Lo cierto es que mí me gustaría más que fuera ésta última la razón de su muerte porque, en ese caso, habría sido decisión de Roy morirse, y no de la vida maltrecha o la prisión infernal, que ahora me resultan más atemorizantes que nunca. Porque a lo mejor, le arrebataron la vida a mi amigo. Pero a lo mejor no. Y esa es toda la esperanza que me queda. Morirse por decisión propia es digno. A mí me habría gustado morirme por mi cuenta. Pero no sé si soy capaz, porque nunca fui tan fuerte, ni tan decidido como Roy. En el fondo, soy un niño estúpido e iluso, que aún quiere saber si algún día logrará salir de aquí. Quién diría que, a veces, la esperanza resulta ser peor enemiga que la soledad.

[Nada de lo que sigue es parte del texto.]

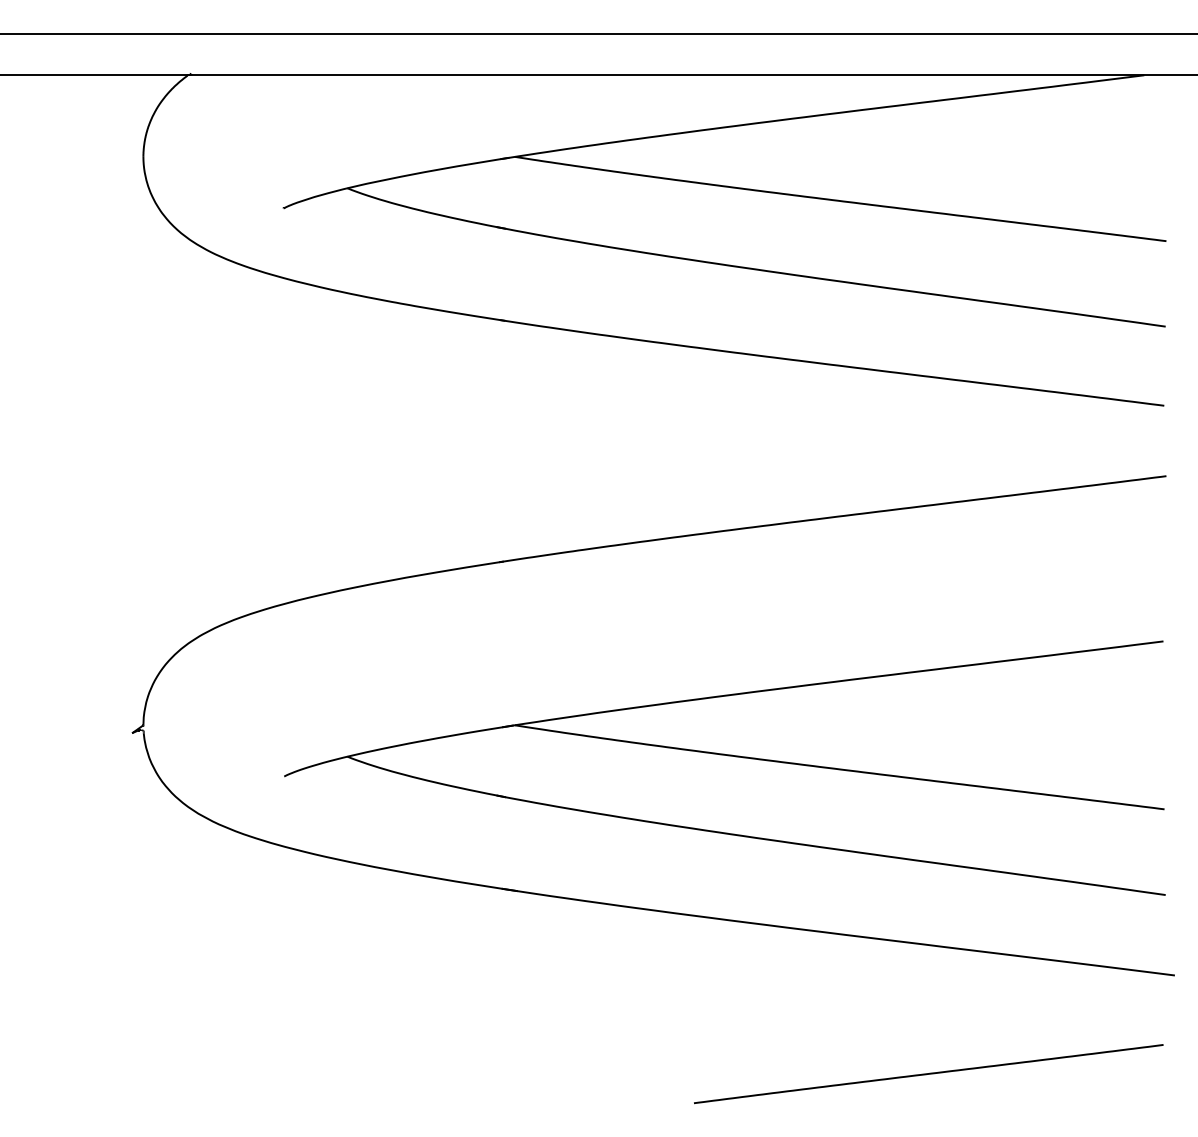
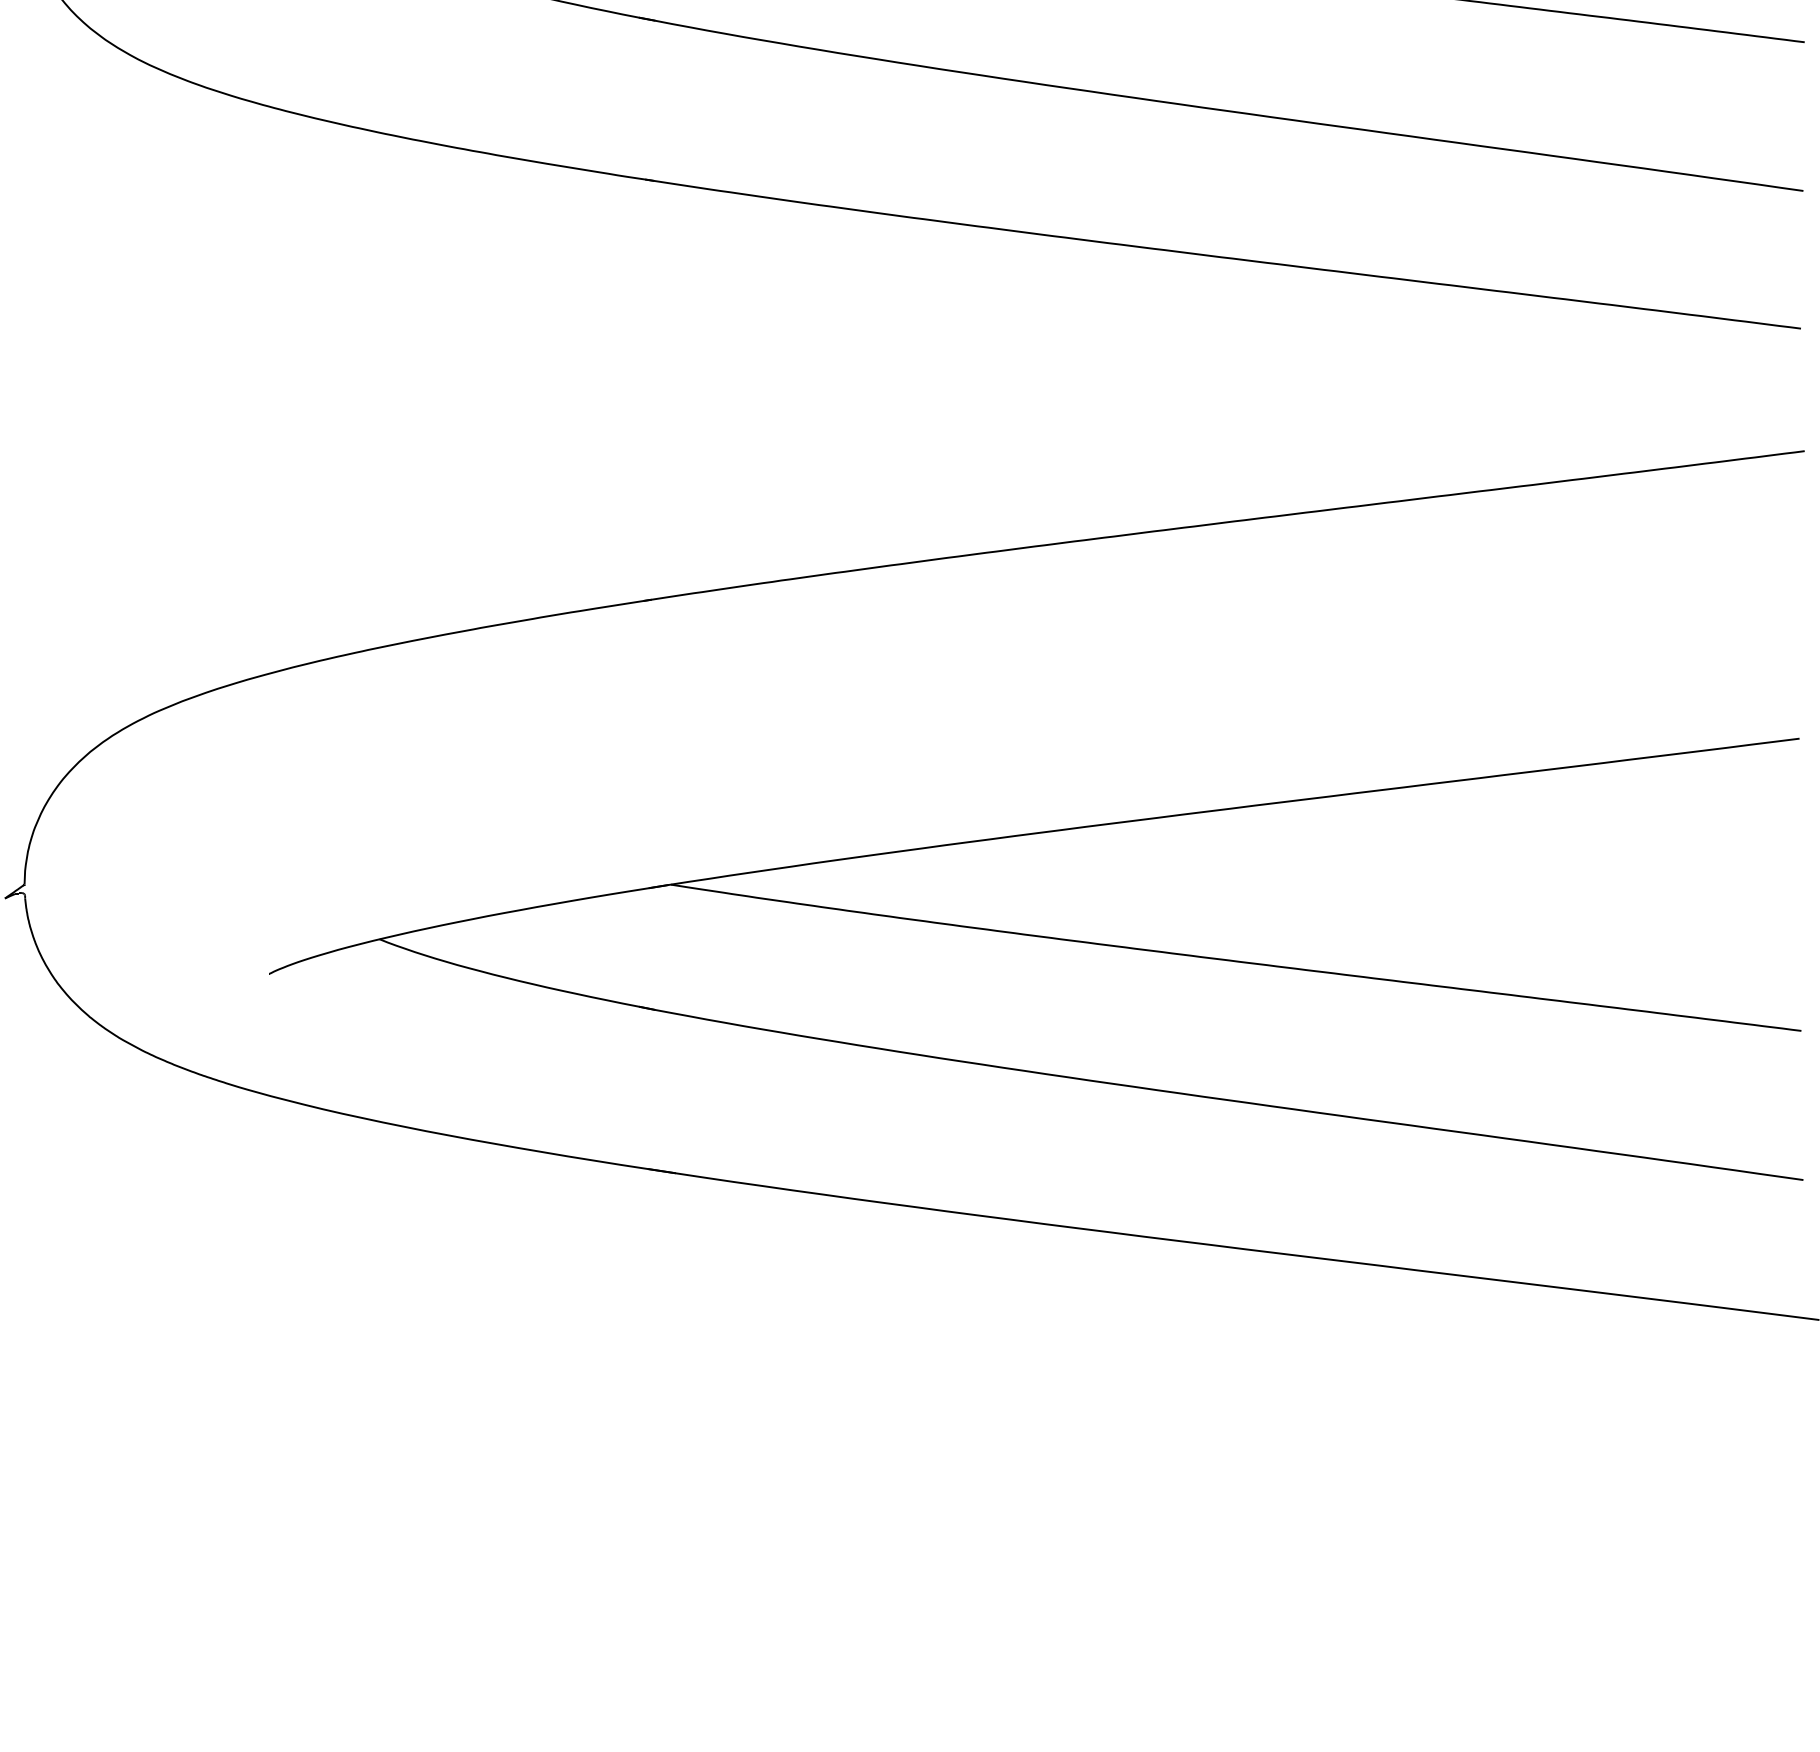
line: (928, 1074) -> (1390, 1492), removed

Miro al cielo para encontrar el valor que me hace falta para no llorar y descubro que ya es mediodía. Por alguna extraña razón, esto me deprime, y dejo escapar un lento y entrecortado suspiro.

No han pasado más de cinco minutos cuando una niña de más o menos cinco años, con cabello peinado en dos colas, se para frente a mi jaula y le dice a su madre mientras la jala de la manga:

-El león, mami, mira el león.

Inmediatamente, me tiro al piso de vuelta y finjo dormir, porque no soy lo suficientemente fuerte para afrontar la realidad, que es que incluso esa pequeñita e inocente niña tiene un poco de culpa de que el león esté triste, de que el león esté solo y de que el león quiera morirse porque cualquier infierno en el que pueda acabar no puede ser peor que en el que ya está.